▶ **Your instructions**
Beginning with the line that holds "Assinaturas123" in the data below, give again every line through the one that holds "- **耐磨耐用**：搅拌棒采用铁基耐磨合金或复合陶瓷制造，壳体", exactly as written.

━━━ Material to process

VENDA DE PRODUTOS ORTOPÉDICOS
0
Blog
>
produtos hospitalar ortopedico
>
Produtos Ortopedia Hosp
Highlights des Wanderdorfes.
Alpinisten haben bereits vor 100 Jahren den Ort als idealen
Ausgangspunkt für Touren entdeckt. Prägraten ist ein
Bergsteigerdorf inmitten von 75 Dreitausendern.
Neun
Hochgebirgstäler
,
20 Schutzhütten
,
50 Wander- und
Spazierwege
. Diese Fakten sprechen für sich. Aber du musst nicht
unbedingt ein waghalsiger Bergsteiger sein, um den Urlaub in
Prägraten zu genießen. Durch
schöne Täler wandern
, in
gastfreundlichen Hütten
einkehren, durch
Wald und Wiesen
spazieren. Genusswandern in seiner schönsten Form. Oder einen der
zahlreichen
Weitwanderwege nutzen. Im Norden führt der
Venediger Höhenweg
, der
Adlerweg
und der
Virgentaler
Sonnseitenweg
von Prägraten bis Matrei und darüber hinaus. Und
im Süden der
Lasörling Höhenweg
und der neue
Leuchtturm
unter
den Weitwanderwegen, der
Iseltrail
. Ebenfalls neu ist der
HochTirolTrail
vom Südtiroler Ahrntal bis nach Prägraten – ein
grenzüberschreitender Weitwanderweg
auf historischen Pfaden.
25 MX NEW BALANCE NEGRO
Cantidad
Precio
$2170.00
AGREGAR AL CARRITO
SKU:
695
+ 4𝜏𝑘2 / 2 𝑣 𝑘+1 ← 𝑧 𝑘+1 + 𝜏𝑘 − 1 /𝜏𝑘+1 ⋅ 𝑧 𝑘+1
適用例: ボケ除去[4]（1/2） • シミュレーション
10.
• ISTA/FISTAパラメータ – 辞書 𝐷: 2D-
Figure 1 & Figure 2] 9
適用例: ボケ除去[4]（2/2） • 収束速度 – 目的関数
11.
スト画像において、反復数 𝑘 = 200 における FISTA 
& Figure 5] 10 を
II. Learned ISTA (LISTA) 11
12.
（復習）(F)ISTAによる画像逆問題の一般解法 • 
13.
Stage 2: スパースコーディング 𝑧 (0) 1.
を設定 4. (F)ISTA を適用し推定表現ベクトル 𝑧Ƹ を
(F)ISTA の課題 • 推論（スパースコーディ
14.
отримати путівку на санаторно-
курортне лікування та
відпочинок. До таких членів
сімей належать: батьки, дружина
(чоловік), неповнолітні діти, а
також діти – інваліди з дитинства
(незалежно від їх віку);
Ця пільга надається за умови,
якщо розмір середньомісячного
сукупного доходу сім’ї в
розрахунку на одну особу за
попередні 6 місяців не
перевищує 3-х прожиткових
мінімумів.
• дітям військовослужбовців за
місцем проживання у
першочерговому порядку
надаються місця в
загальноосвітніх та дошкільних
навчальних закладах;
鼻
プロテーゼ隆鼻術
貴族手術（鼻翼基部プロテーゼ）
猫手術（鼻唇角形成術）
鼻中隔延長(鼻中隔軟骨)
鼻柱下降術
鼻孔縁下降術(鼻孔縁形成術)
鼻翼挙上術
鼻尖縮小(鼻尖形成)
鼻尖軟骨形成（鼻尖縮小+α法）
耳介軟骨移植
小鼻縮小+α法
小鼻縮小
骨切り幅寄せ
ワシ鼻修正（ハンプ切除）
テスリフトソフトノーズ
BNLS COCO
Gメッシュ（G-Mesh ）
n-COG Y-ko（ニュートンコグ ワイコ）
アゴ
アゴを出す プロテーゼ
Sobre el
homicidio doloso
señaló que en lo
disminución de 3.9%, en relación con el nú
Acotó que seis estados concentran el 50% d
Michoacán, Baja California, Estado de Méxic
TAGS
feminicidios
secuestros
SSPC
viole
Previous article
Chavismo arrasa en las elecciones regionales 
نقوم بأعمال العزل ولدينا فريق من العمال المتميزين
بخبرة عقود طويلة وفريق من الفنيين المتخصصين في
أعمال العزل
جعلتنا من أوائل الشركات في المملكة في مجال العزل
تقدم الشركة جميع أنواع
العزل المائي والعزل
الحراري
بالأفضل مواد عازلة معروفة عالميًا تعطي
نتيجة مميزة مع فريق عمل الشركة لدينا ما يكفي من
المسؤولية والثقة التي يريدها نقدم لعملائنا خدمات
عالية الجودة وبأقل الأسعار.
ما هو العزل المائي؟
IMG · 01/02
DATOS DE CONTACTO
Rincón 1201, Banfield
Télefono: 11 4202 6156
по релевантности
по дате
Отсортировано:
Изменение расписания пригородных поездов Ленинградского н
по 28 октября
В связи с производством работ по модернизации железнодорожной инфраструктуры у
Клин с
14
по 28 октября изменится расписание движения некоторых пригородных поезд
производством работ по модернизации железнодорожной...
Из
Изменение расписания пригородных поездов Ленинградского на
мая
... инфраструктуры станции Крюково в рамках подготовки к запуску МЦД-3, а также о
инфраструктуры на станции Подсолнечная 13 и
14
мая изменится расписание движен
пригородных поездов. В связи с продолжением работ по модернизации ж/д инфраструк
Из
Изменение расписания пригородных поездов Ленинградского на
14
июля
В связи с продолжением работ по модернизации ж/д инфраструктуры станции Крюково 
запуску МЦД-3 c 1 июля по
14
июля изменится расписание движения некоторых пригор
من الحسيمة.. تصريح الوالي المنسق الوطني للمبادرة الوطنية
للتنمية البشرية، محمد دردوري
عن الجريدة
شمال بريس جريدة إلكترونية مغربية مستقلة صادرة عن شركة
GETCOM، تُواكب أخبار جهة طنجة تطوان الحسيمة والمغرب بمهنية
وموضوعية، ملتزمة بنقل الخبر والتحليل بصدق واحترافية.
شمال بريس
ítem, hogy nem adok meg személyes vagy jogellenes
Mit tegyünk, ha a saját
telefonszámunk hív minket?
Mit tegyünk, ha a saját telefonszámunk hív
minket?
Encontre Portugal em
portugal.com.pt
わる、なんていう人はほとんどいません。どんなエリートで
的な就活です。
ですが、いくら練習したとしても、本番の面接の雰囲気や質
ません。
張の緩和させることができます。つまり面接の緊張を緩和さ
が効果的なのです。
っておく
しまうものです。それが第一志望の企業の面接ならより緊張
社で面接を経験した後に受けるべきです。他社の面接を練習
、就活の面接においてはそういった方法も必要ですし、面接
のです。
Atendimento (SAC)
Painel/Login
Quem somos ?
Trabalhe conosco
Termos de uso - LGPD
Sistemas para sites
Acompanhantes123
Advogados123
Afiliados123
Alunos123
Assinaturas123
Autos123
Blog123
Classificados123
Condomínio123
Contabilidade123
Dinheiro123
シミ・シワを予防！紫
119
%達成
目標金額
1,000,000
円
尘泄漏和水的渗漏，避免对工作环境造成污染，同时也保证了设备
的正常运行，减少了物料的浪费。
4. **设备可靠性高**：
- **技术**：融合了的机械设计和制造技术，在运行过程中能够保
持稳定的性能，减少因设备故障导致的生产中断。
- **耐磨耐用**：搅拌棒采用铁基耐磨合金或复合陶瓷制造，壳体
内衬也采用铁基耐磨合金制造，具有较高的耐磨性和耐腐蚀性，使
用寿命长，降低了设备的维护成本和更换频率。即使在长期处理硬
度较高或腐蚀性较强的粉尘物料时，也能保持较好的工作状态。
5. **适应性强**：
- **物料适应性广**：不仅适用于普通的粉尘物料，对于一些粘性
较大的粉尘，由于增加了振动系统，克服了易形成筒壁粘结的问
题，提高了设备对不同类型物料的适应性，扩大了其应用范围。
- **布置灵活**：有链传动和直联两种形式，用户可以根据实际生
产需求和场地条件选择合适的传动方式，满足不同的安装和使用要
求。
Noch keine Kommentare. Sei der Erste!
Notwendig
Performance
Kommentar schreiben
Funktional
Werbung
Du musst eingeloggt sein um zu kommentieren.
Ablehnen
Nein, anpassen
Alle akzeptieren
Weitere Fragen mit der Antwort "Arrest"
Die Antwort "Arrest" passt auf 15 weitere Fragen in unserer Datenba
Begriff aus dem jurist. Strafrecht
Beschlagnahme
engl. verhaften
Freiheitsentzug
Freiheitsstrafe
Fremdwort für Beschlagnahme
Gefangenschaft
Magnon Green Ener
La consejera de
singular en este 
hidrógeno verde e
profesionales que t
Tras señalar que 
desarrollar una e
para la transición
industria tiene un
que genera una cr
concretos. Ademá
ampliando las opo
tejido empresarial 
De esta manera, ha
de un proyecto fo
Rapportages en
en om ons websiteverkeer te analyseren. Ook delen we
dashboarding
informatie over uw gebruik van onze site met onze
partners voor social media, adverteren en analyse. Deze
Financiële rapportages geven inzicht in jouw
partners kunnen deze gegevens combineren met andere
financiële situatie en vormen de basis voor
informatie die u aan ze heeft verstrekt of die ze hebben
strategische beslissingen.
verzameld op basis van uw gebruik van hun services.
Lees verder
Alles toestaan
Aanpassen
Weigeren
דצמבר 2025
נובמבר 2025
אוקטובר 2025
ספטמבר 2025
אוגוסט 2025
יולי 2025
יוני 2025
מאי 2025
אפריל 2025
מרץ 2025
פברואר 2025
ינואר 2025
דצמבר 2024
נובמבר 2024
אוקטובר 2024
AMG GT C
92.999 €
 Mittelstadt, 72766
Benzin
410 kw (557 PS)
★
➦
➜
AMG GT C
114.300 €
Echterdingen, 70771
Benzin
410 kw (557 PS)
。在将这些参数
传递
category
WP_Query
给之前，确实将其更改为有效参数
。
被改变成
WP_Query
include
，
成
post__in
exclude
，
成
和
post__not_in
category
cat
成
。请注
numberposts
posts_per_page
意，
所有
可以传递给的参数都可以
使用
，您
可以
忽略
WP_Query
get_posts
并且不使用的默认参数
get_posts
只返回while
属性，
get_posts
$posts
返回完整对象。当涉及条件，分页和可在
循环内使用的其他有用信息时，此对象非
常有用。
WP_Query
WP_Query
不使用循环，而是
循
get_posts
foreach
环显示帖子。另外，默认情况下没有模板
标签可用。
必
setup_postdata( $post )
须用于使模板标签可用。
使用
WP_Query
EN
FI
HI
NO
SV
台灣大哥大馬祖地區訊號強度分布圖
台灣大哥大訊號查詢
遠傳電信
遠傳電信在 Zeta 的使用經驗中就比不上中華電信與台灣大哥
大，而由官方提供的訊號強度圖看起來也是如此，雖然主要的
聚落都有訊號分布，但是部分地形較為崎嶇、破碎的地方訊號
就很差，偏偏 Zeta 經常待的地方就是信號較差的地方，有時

━━━━━━

▶ **Answer space**
Assinaturas123
Autos123
Blog123
Classificados123
Condomínio123
Contabilidade123
Dinheiro123
シミ・シワを予防！紫
119
%達成
目標金額
1,000,000
円
尘泄漏和水的渗漏，避免对工作环境造成污染，同时也保证了设备
的正常运行，减少了物料的浪费。
4. **设备可靠性高**：
- **技术**：融合了的机械设计和制造技术，在运行过程中能够保
持稳定的性能，减少因设备故障导致的生产中断。
- **耐磨耐用**：搅拌棒采用铁基耐磨合金或复合陶瓷制造，壳体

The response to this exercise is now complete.